* _Input data_:
################

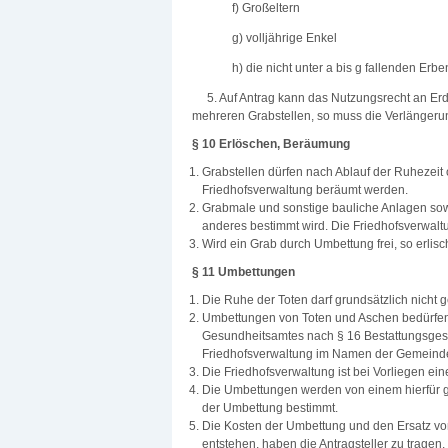
f) Großeltern
g) volljährige Enkel
h) die nicht unter a bis g fallenden Erb
5. Auf Antrag kann das Nutzungsrecht an Erd-
mehreren Grabstellen, so muss die Verlänger
§ 10 Erlöschen, Beräumung
Grabstellen dürfen nach Ablauf der Ruhezeit o
Friedhofsverwaltung beräumt werden.
Grabmale und sonstige bauliche Anlagen sowi
anderes bestimmt wird. Die Friedhofsverwal
Wird ein Grab durch Umbettung frei, so erlisc
§ 11 Umbettungen
Die Ruhe der Toten darf grundsätzlich nicht g
Umbettungen von Toten und Aschen bedürfen 
Gesundheitsamtes nach § 16 Bestattungsgesetz
Friedhofsverwaltung im Namen der Gemeinde.
Die Friedhofsverwaltung ist bei Vorliegen e
Die Umbettungen werden von einem hierfür g
der Umbettung bestimmt.
Die Kosten der Umbettung und den Ersatz v
entstehen, haben die Antragsteller zu tragen.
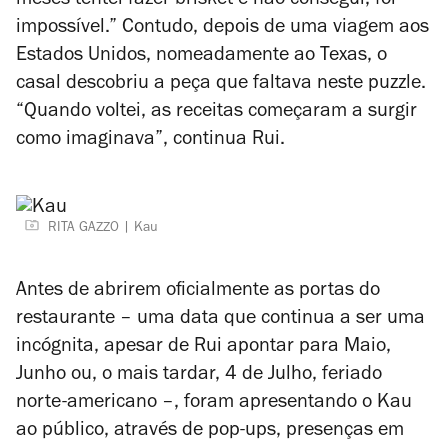
meses tentei fazer brisket e não consegui, foi
impossível.” Contudo, depois de uma viagem aos
Estados Unidos, nomeadamente ao Texas, o
casal descobriu a peça que faltava neste puzzle.
“Quando voltei, as receitas começaram a surgir
como imaginava”, continua Rui.
RITA GAZZO
Kau
Antes de abrirem oficialmente as portas do
restaurante – uma data que continua a ser uma
incógnita, apesar de Rui apontar para Maio,
Junho ou, o mais tardar, 4 de Julho, feriado
norte-americano –, foram apresentando o Kau
ao público, através de pop-ups, presenças em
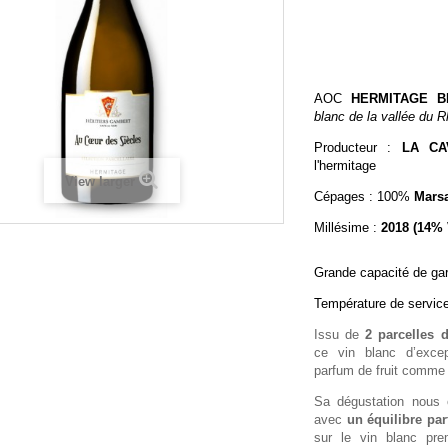
AOC
HERMITAGE B
blanc de la vallée du 
Producteur :
LA CA
l'hermitage
View larger
Cépages : 100%
Mars
Millésime :
2018 (14% 
Grande capacité de ga
Température de service
Issu de
2 parcelles 
ce vin blanc d’exce
parfum de fruit comme 
Sa dégustation nous
avec
un équilibre par
sur le vin blanc pr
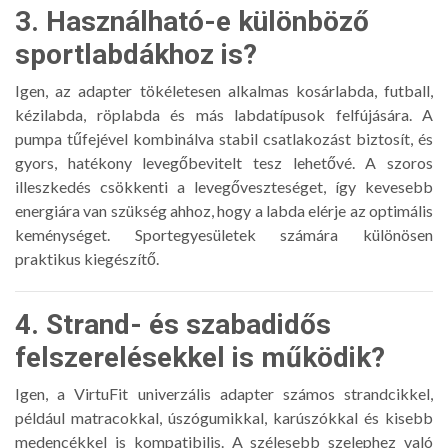
3. Használható-e különböző
sportlabdákhoz is?
Igen, az adapter tökéletesen alkalmas kosárlabda, futball,
kézilabda, röplabda és más labdatípusok felfújására. A
pumpa tűfejével kombinálva stabil csatlakozást biztosít, és
gyors, hatékony levegőbevitelt tesz lehetővé. A szoros
illeszkedés csökkenti a levegőveszteséget, így kevesebb
energiára van szükség ahhoz, hogy a labda elérje az optimális
keménységet. Sportegyesületek számára különösen
praktikus kiegészítő.
4. Strand- és szabadidős
felszerelésekkel is működik?
Igen, a VirtuFit univerzális adapter számos strandcikkel,
például matracokkal, úszógumikkal, karúszókkal és kisebb
medencékkel is kompatibilis. A szélesebb szelephez való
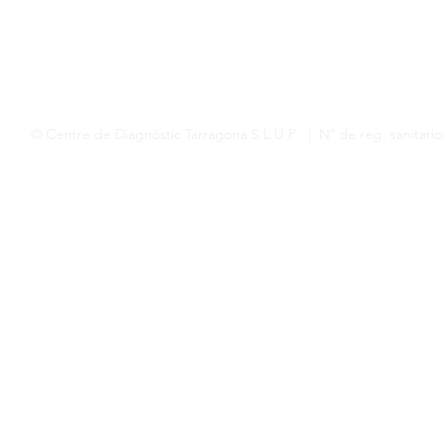
© Centre de Diagnòstic Tarragona S.L.U.P | Nº de reg. sanitario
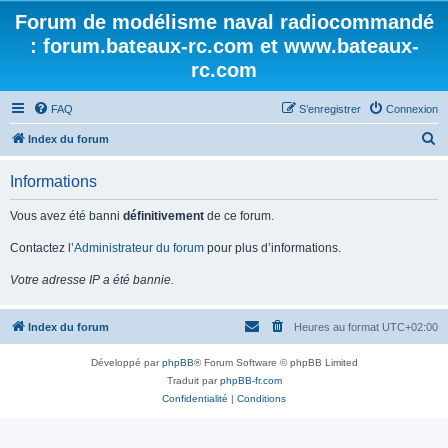
Forum de modélisme naval radiocommandé
: forum.bateaux-rc.com et www.bateaux-
rc.com
FAQ
S’enregistrer
Connexion
R
Index du forum
e
Informations
c
h
Vous avez été banni
définitivement
de ce forum.
e
Contactez l’
Administrateur du forum
pour plus d’informations.
r
Votre adresse IP a été bannie.
c
h
Index du forum
Heures au format
UTC+02:00
e
r
Développé par
phpBB
® Forum Software © phpBB Limited
Traduit par
phpBB-fr.com
Confidentialité
|
Conditions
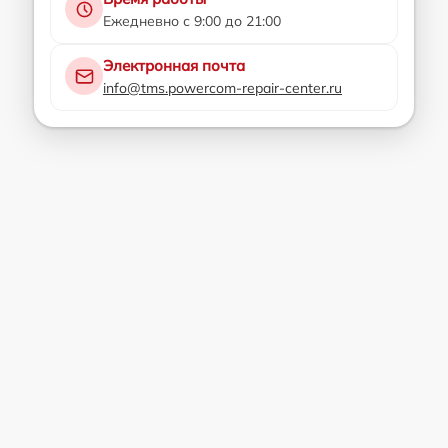
Ежедневно с 9:00 до 21:00
Электронная почта
info@tms.powercom-repair-center.ru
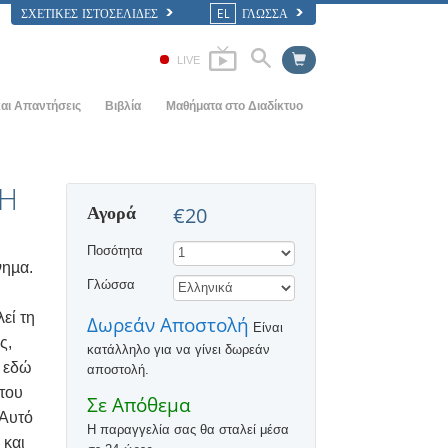
ΣΧΕΤΙΚΈΣ ΙΣΤΟΣΕΛΊΔΕΣ
EL
ΓΛΩΣΣΑ
LIVE
αι Απαντήσεις
Βιβλία
Μαθήματα στο Διαδίκτυο
ς Αρχές
ΠΩΣ ΕΠΙΛΥΟΝΤΑΙ ΟΙ ΔΙΑΜΑΧΕΣ
Εισαγωγικά Βιβλία
ία
ΤΑ ΔΥΝΑΜΙΚΑ ΤΗΣ ΥΠΑΡΞΗΣ
Ηχογραφημένα Βιβλία
ΜΗ
Αγορά
€20
αηεντολογίας
ΤΑ ΣΥΣΤΑΤΙΚΑ ΤΗΣ ΚΑΤΑΝΟΗΣΗΣ
Οι Εισαγωγικές Διαλέξεις
Ποσότητα
ΛΥΣΕΙΣ ΓΙΑ ΕΝΑ ΕΠΙΚΙΝΔΥΝΟ
Φιλμ
νηµα.
ΠΕΡΙΒΑΛΛΟΝ
Γλώσσα
ΒΟΗΘΗΜΑΤΑ ΓΙΑ ΑΣΘΕΝΕΙΕΣ ΚΑΙ
εί τη
Δωρεάν Αποστολή
ΣΩΜΑΤΙΚΕΣ ΒΛΑΒΕΣ
Είναι
ς,
κατάλληλο για να γίνει δωρεάν
ΑΚΕΡΑΙΟΤΗΤΑ ΚΑΙ ΤΙΜΙΟΤΗΤΑ
ι εδώ
αποστολή.
 του
Ο ΓΑΜΟΣ
Σε Απόθεμα
 Αυτό
Η παραγγελία σας θα σταλεί μέσα
Η ΤΟΝΙΚΗ ΚΛΙΜΑΚΑ ΤΩΝ
 και
ΣΥΝΑΙΣΘΗΜΑΤΩΝ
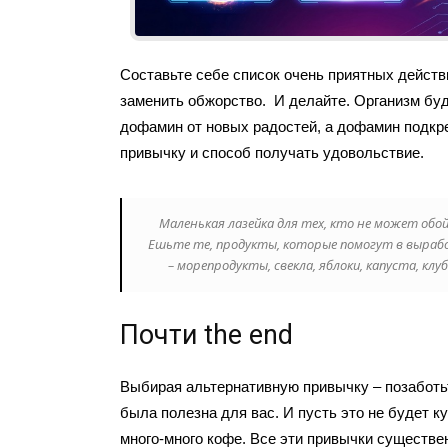
Составьте себе список очень приятных действ
заменить обжорство. И делайте. Организм бу
дофамин от новых радостей, а дофамин подкр
привычку и способ получать удовольствие.
Маленькая лазейка для тех, кто не может обой
Ешьте те, продукты, которые помогут в выраб
– морепродукты, свекла, яблоки, капуста, клуб
Почти the end
Выбирая альтернативную привычку – позаботьт
была полезна для вас. И пусть это не будет к
много-много кофе. Все эти привычки существе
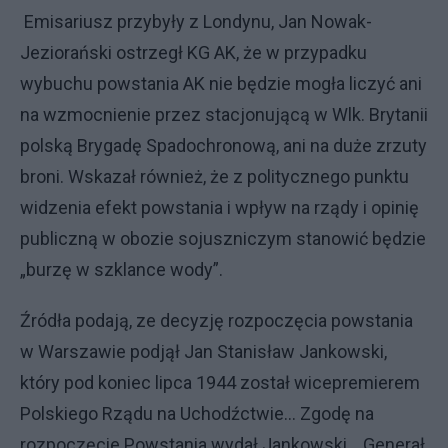
Emisariusz przybyły z Londynu, Jan Nowak-
Jeziorański ostrzegł KG AK, że w przypadku
wybuchu powstania AK nie będzie mogła liczyć ani
na wzmocnienie przez stacjonującą w Wlk. Brytanii
polską Brygadę Spadochronową, ani na duże zrzuty
broni. Wskazał również, że z politycznego punktu
widzenia efekt powstania i wpływ na rządy i opinię
publiczną w obozie sojuszniczym stanowić będzie
„burzę w szklance wody”.
Źródła podają, ze decyzję rozpoczęcia powstania
w Warszawie podjął Jan Stanisław Jankowski,
który pod koniec lipca 1944 został wicepremierem
Polskiego Rządu na Uchodźctwie... Zgodę na
rozpoczęcie Powstania wydał Jankowski... Generał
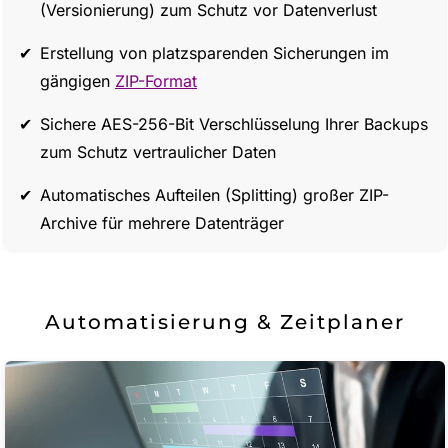
(Versionierung) zum Schutz vor Datenverlust
Erstellung von platzsparenden Sicherungen im
gängigen
ZIP-Format
Sichere AES-256-Bit Verschlüsselung Ihrer Backups
zum Schutz vertraulicher Daten
Automatisches Aufteilen (Splitting) großer ZIP-
Archive für mehrere Datenträger
Automatisierung & Zeitplaner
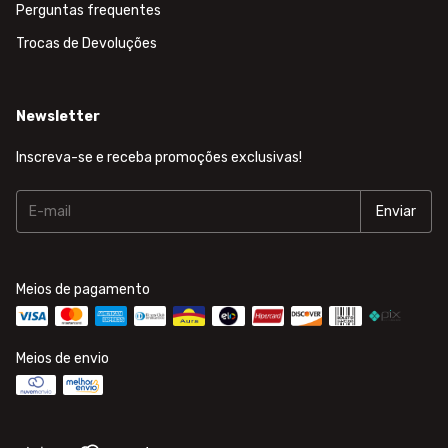
Perguntas frequentes
Trocas de Devoluções
Newsletter
Inscreva-se e receba promoções exclusivas!
Meios de pagamento
Meios de envio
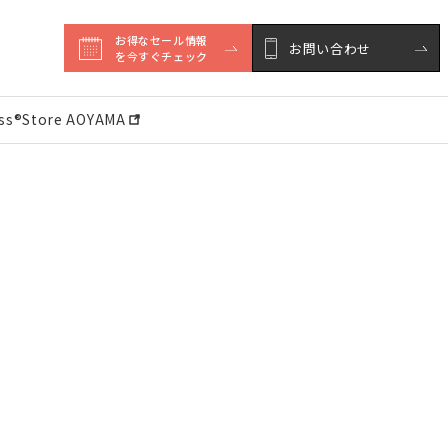
お得なセール情報

お問い合わせ
を今すぐチェック
ess®︎Store AOYAMA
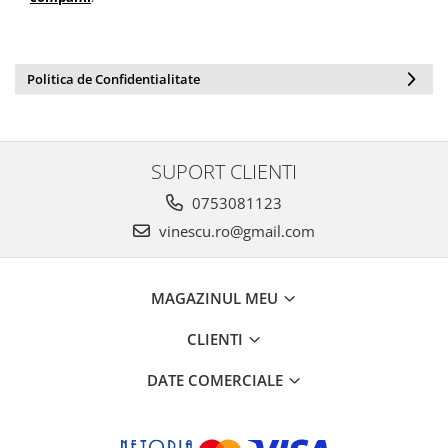
Politica de Confidentialitate
SUPORT CLIENTI
0753081123
vinescu.ro@gmail.com
MAGAZINUL MEU
CLIENTI
DATE COMERCIALE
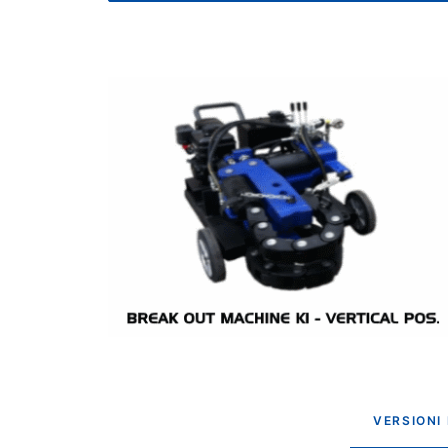
VERSIONI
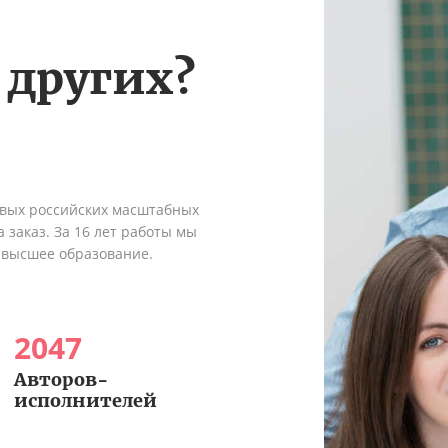
 других?
рвых российских масштабных
 заказ. За 16 лет работы мы
 высшее образование.
2047
Авторов-
исполнителей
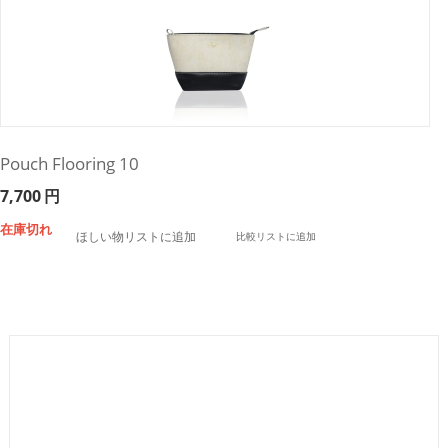
Pouch Flooring 10
7,700
円
在庫切れ
ほしい物リストに追加
比較リストに追加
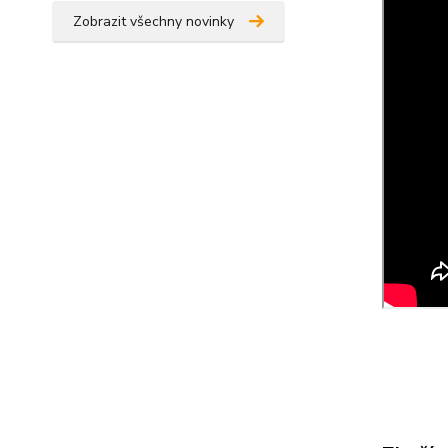
Zobrazit všechny novinky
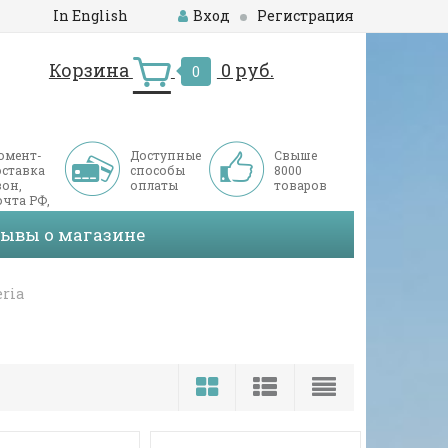
In English
Вход
Регистрация
Корзина
0 руб.
0
омент-
Доступные
Свыше
оставка
способы
8000
он,
оплаты
товаров
чта РФ,
ДЭК
зывы о магазине
ria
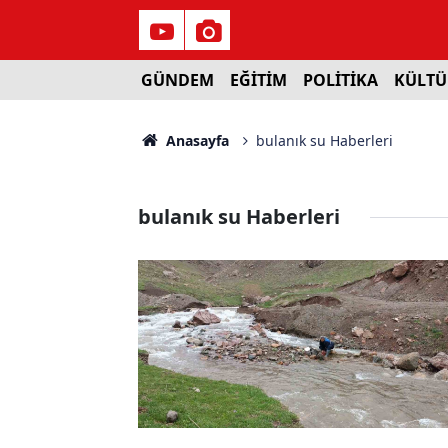
GÜNDEM
EĞİTİM
POLİTİKA
KÜLTÜ
Anasayfa
bulanık su Haberleri
bulanık su Haberleri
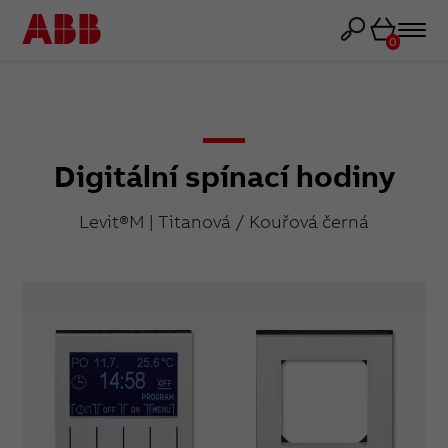
Košík
0
Digitální spínací hodiny
Levit®M | Titanová / Kouřová černá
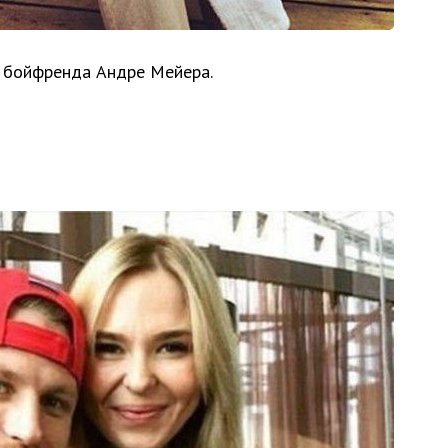
т бойфренда Андре Мейера.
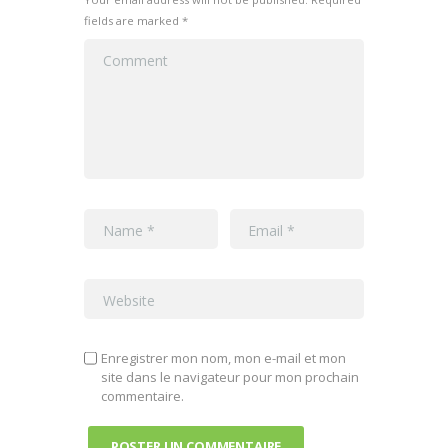
fields are marked *
Enregistrer mon nom, mon e-mail et mon
site dans le navigateur pour mon prochain
commentaire.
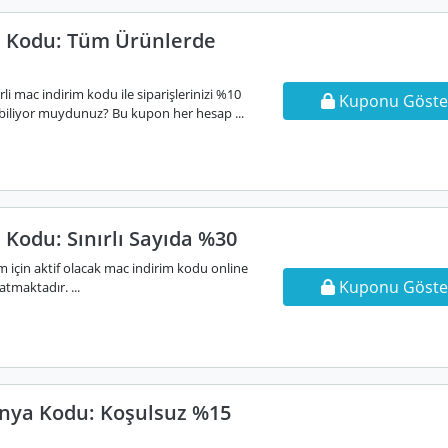
 Kodu: Tüm Ürünlerde
i mac indirim kodu ile siparişlerinizi %10
Kuponu Göste
i biliyor muydunuz? Bu kupon her hesap ...
Kodu: Sınırlı Sayıda %30
ım için aktif olacak mac indirim kodu online
Kuponu Göste
atmaktadır. ...
ya Kodu: Koşulsuz %15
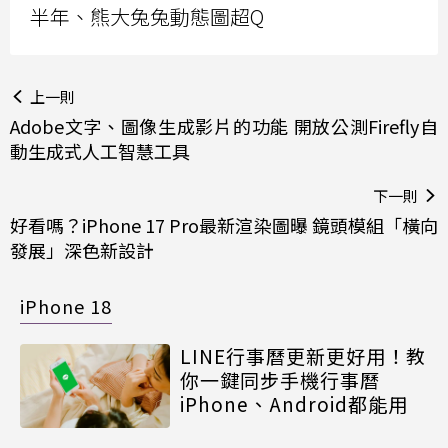
半年、熊大兔兔動態圖超Q
上一則
Adobe文字、圖像生成影片的功能 開放公測Firefly自
動生成式人工智慧工具
下一則
好看嗎？iPhone 17 Pro最新渲染圖曝 鏡頭模組「橫向
發展」深色新設計
iPhone 18
LINE行事曆更新更好用！教
你一鍵同步手機行事曆
iPhone、Android都能用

################

* _Job item_:
Leaving pictures out, output the lines of the data above from the one with "αηεντολογίας" through the one with "broni. Wskazał również, że", word for word.

* _Answer to this exercise_:
αηεντολογίας
ΤΑ ΣΥΣΤΑΤΙΚΑ ΤΗΣ ΚΑΤΑΝΟΗΣΗΣ
Οι Εισαγωγικές Διαλέξεις
Ποσότητα
ΛΥΣΕΙΣ ΓΙΑ ΕΝΑ ΕΠΙΚΙΝΔΥΝΟ
Φιλμ
νηµα.
ΠΕΡΙΒΑΛΛΟΝ
Γλώσσα
ΒΟΗΘΗΜΑΤΑ ΓΙΑ ΑΣΘΕΝΕΙΕΣ ΚΑΙ
εί τη
Δωρεάν Αποστολή
ΣΩΜΑΤΙΚΕΣ ΒΛΑΒΕΣ
Είναι
ς,
κατάλληλο για να γίνει δωρεάν
ΑΚΕΡΑΙΟΤΗΤΑ ΚΑΙ ΤΙΜΙΟΤΗΤΑ
ι εδώ
αποστολή.
 του
Ο ΓΑΜΟΣ
Σε Απόθεμα
 Αυτό
Η παραγγελία σας θα σταλεί μέσα
Η ΤΟΝΙΚΗ ΚΛΙΜΑΚΑ ΤΩΝ
 και
ΣΥΝΑΙΣΘΗΜΑΤΩΝ
Составьте себе список очень приятных действ
заменить обжорство. И делайте. Организм бу
дофамин от новых радостей, а дофамин подкр
привычку и способ получать удовольствие.
Маленькая лазейка для тех, кто не может обой
Ешьте те, продукты, которые помогут в выраб
– морепродукты, свекла, яблоки, капуста, клуб
Почти the end
Выбирая альтернативную привычку – позаботьт
была полезна для вас. И пусть это не будет к
много-много кофе. Все эти привычки существе
Emisariusz przybyły z Londynu, Jan Nowak-
Jeziorański ostrzegł KG AK, że w przypadku
wybuchu powstania AK nie będzie mogła liczyć ani
na wzmocnienie przez stacjonującą w Wlk. Brytanii
polską Brygadę Spadochronową, ani na duże zrzuty
broni. Wskazał również, że z politycznego punktu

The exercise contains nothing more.